§ Problem to work on: Put the rows from the line containing "pose: elev=100.6 azim=276.6" through the end of the rows into a numbered list, leaving out blank lines.

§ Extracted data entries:
=-=-=

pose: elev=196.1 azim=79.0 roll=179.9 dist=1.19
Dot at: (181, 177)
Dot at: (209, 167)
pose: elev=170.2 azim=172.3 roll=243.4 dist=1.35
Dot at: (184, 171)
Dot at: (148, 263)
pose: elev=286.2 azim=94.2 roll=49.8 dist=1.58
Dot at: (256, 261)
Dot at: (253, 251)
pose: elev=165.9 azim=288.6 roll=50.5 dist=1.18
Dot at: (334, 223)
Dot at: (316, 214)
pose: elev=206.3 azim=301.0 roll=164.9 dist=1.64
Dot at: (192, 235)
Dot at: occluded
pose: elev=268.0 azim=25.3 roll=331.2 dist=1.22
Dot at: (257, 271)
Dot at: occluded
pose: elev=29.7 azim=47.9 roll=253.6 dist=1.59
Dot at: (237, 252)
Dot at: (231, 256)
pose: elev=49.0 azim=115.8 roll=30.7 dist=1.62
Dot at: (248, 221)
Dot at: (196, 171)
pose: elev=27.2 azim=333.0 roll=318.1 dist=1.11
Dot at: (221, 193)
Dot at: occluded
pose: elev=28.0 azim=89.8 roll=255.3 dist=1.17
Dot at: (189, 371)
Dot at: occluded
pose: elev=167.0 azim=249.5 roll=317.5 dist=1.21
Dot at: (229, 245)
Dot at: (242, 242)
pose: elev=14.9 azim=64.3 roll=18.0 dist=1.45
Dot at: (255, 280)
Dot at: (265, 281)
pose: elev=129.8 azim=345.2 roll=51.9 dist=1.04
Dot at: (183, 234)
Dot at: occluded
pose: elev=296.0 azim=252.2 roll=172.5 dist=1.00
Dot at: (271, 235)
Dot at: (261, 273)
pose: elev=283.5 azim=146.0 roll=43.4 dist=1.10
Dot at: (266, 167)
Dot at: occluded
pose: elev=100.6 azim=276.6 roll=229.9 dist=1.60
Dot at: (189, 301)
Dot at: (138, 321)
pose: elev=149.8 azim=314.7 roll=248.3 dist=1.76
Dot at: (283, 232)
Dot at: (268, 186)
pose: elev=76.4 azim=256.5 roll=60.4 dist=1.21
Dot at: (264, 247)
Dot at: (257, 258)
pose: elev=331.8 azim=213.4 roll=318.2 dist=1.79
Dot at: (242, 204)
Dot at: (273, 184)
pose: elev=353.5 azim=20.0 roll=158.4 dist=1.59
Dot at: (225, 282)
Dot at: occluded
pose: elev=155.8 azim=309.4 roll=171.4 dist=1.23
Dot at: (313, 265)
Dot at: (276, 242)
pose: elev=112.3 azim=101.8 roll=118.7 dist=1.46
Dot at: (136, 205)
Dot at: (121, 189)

=-=-=

§ Correct answer:
1. pose: elev=100.6 azim=276.6 roll=229.9 dist=1.60
2. Dot at: (189, 301)
3. Dot at: (138, 321)
4. pose: elev=149.8 azim=314.7 roll=248.3 dist=1.76
5. Dot at: (283, 232)
6. Dot at: (268, 186)
7. pose: elev=76.4 azim=256.5 roll=60.4 dist=1.21
8. Dot at: (264, 247)
9. Dot at: (257, 258)
10. pose: elev=331.8 azim=213.4 roll=318.2 dist=1.79
11. Dot at: (242, 204)
12. Dot at: (273, 184)
13. pose: elev=353.5 azim=20.0 roll=158.4 dist=1.59
14. Dot at: (225, 282)
15. Dot at: occluded
16. pose: elev=155.8 azim=309.4 roll=171.4 dist=1.23
17. Dot at: (313, 265)
18. Dot at: (276, 242)
19. pose: elev=112.3 azim=101.8 roll=118.7 dist=1.46
20. Dot at: (136, 205)
21. Dot at: (121, 189)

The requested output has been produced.